Nous avions travaillé en bonne entente avec la Russie. Cela n'est plus vrai. Alors, comme la Russie est membre permanent du Conseil de sécurité et que nous sommes très fortement attachés au système des Nations unies et au multilatéralisme, nous avons changé de stratégie. Mais nous n'avons pas changé de pensée.
Nous allons, à l'appel du président de la République française, Nicolas Sarkozy, demander dans une nouvelle résolution un nouveau délai qui va peut-être nous permettre de trouver un compromis. Dans le cas contraire, nous reviendrons au plan de Martti Ahtisaari. C'est extrêmement simple et peut-être un peu contrariant mais quand on fait une négociation, il faut être au moins deux, et il n'y a pas que les Kosovars, il y a aussi les Serbes. Je viens de Belgrade et j'ai trouvé un grand changement, avec une approche plus démocratique de ce problème et l'attente d'une solution.
La France n'a pas changé. Je suis désolé de devoir faire attendre mes amis, ici, mais ce n'est pas de ma faute. La réalité est quelque chose dont il faut tenir compte. Il y a de nombreux problèmes à travers le monde. L'attitude des Russes a souvent changé par rapport à ces problèmes.
Je vous garantis que l'unité - dont je félicite ici "l'équipe unie de négociations", qui, opposition et majorité ensemble, a négocié avec M. Ahtisaari - et ce temps ne seront pas perdus.
En face de cette unité, il y a nécessairement une unité de l'Union européenne. Ce n'est pas facile d'avoir la même opinion à vingt-sept. Nous devons être ensemble, avec nos amis américains. Si nous arrivons à convaincre les Russes, nous serons heureux. Peut-être que nous n'y arriverons pas.
Q - Monsieur le Ministre, vous dites que le Kosovo n'est pas le seul problème au monde. Si vous ne parvenez pas à obtenir un compromis avec la Russie, est-ce que vous allez permettre au Kosovo de proclamer son indépendance ?
R - L'indépendance est une question très importante, mais les conditions de l'indépendance et la survie de l'indépendance sont encore plus importantes. Nous qui sommes partisans de l'implication des Nations unies dans le règlement des problèmes du monde, on ne peut pas nous demander de détruire notre propre outil. Tenir compte des réalités, c'est aller vers l'indépendance par une meilleure voie.

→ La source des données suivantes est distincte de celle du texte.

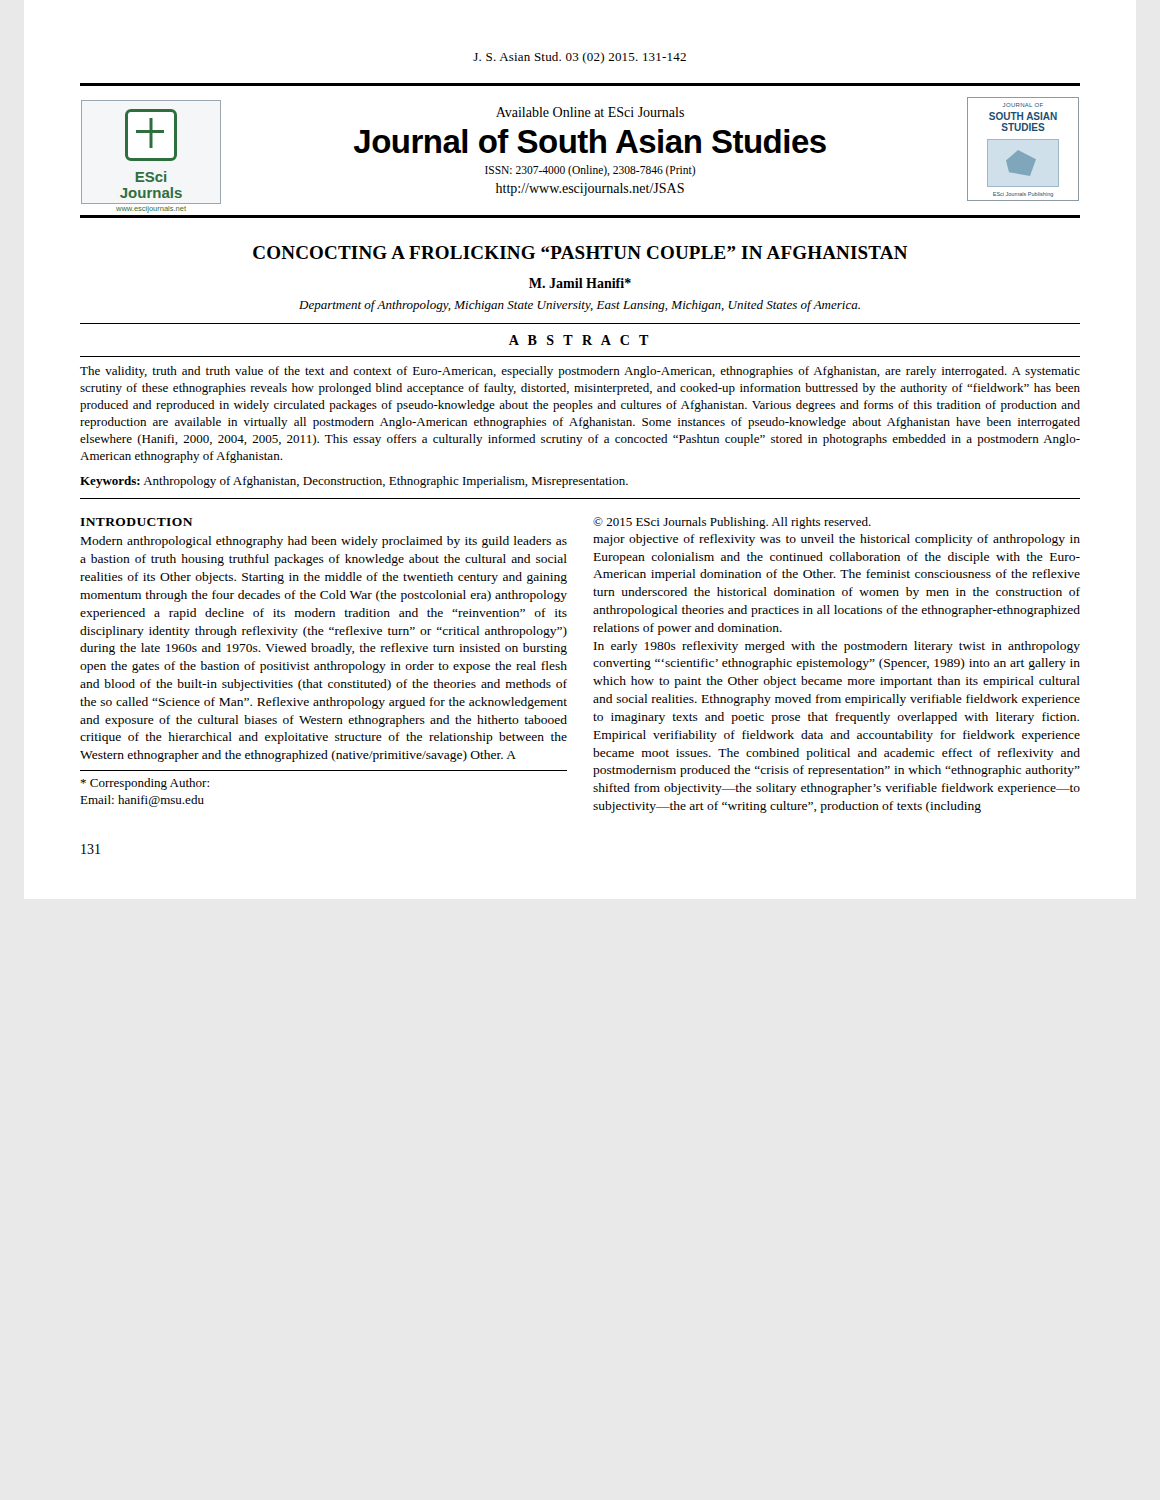J. S. Asian Stud. 03 (02) 2015. 131-142
| ESci Journals www.escijournals.net | Available Online at ESci Journals Journal of South Asian Studies ISSN: 2307-4000 (Online), 2308-7846 (Print) http://www.escijournals.net/JSAS | JOURNAL OF SOUTH ASIAN STUDIES ESci Journals Publishing |
CONCOCTING A FROLICKING “PASHTUN COUPLE” IN AFGHANISTAN
M. Jamil Hanifi*
Department of Anthropology, Michigan State University, East Lansing, Michigan, United States of America.
A B S T R A C T
The validity, truth and truth value of the text and context of Euro-American, especially postmodern Anglo-American, ethnographies of Afghanistan, are rarely interrogated. A systematic scrutiny of these ethnographies reveals how prolonged blind acceptance of faulty, distorted, misinterpreted, and cooked-up information buttressed by the authority of “fieldwork” has been produced and reproduced in widely circulated packages of pseudo-knowledge about the peoples and cultures of Afghanistan. Various degrees and forms of this tradition of production and reproduction are available in virtually all postmodern Anglo-American ethnographies of Afghanistan. Some instances of pseudo-knowledge about Afghanistan have been interrogated elsewhere (Hanifi, 2000, 2004, 2005, 2011). This essay offers a culturally informed scrutiny of a concocted “Pashtun couple” stored in photographs embedded in a postmodern Anglo-American ethnography of Afghanistan.
Keywords: Anthropology of Afghanistan, Deconstruction, Ethnographic Imperialism, Misrepresentation.
INTRODUCTION
Modern anthropological ethnography had been widely proclaimed by its guild leaders as a bastion of truth housing truthful packages of knowledge about the cultural and social realities of its Other objects. Starting in the middle of the twentieth century and gaining momentum through the four decades of the Cold War (the postcolonial era) anthropology experienced a rapid decline of its modern tradition and the “reinvention” of its disciplinary identity through reflexivity (the “reflexive turn” or “critical anthropology”) during the late 1960s and 1970s. Viewed broadly, the reflexive turn insisted on bursting open the gates of the bastion of positivist anthropology in order to expose the real flesh and blood of the built-in subjectivities (that constituted) of the theories and methods of the so called “Science of Man”. Reflexive anthropology argued for the acknowledgement and exposure of the cultural biases of Western ethnographers and the hitherto tabooed critique of the hierarchical and exploitative structure of the relationship between the Western ethnographer and the ethnographized (native/primitive/savage) Other. A
* Corresponding Author:
Email: hanifi@msu.edu
© 2015 ESci Journals Publishing. All rights reserved.
major objective of reflexivity was to unveil the historical complicity of anthropology in European colonialism and the continued collaboration of the disciple with the Euro-American imperial domination of the Other. The feminist consciousness of the reflexive turn underscored the historical domination of women by men in the construction of anthropological theories and practices in all locations of the ethnographer-ethnographized relations of power and domination.
In early 1980s reflexivity merged with the postmodern literary twist in anthropology converting “‘scientific’ ethnographic epistemology” (Spencer, 1989) into an art gallery in which how to paint the Other object became more important than its empirical cultural and social realities. Ethnography moved from empirically verifiable fieldwork experience to imaginary texts and poetic prose that frequently overlapped with literary fiction. Empirical verifiability of fieldwork data and accountability for fieldwork experience became moot issues. The combined political and academic effect of reflexivity and postmodernism produced the “crisis of representation” in which “ethnographic authority” shifted from objectivity—the solitary ethnographer’s verifiable fieldwork experience—to subjectivity—the art of “writing culture”, production of texts (including
131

Q - Monsieur Kouchner, hier, à Belgrade, vous avez déclaré qu'un des "non" des principes du Groupe de contact était devenu "oui" : je vous parle de la partition du Kosovo. Est-ce que cela veut dire que d'autres "non" des principes du Groupe de contact peuvent devenir des "oui" ? Je parle du principe qui concerne l'unification du Kosovo avec un autre Etat.
R - Je n'ai jamais déclaré cela et le Groupe de contact non plus. Je ne sais pas de quoi vous parlez. Nous sommes dans le Groupe de contact et la position commune du Groupe de contact, c'est de donner un peu de temps et d'aller vers une résolution qui serait acceptée par les Russes. Si elle n'est pas acceptée, alors on verra. Nous retournerons vers le plan de Martti Ahtisaari.
Q - Est-ce que vous proposez une institution un tant soit peu commune ou alors une unité du Kosovo et de la Serbie dans l'Union européenne ?
R - Je crois que chacun veut aller à sa vitesse vers l'Union européenne, avec des conditions particulières à chaque pays. Mais nous n'allons pas recommencer comme avec Chypre : je ne pense pas qu'un pays puisse adhérer à l'Union européenne avec ce qu'on appelle des conditionnalités, avec une partie du territoire qui serait occupée par une force de paix. Je crois que c'est impossible, même si nous avons été heureux que la stabilité et les conditions soient réunies, il y a quelques jours, pour réouvrir les négociations de l'Accord de stabilisation et d'association avec la Serbie. Nous avons toujours été partisans, en France, de l'entrée de la Serbie dans l'Union européenne. Il y a quand même un problème à régler.
Q - Y a-t-il un accord des deux côtés sur les discussions durant les 120 jours ? Quel compromis recherchez-vous à la fin de ces 120 jours ?
R - Nous verrons à la fin. Pour le moment, nous cherchons un compromis. Aujourd'hui, il n'y en a pas. Ce qu'il y a, c'est l'espoir qu'un tel compromis soit trouvé. Nous n'avons pas commencé les 120 jours. Ce n'est qu'hier que le projet d'une nouvelle résolution a été présenté à la discussion au Conseil de sécurité à New York. Il n'a pas encore été accepté pour le moment, nous devons y travailler. C'est un peu trop tôt pour dire quoique ce soit de plus. Oui, en effet, dans le dernier projet, le délai était de 120 jours. Nous déciderons ensuite.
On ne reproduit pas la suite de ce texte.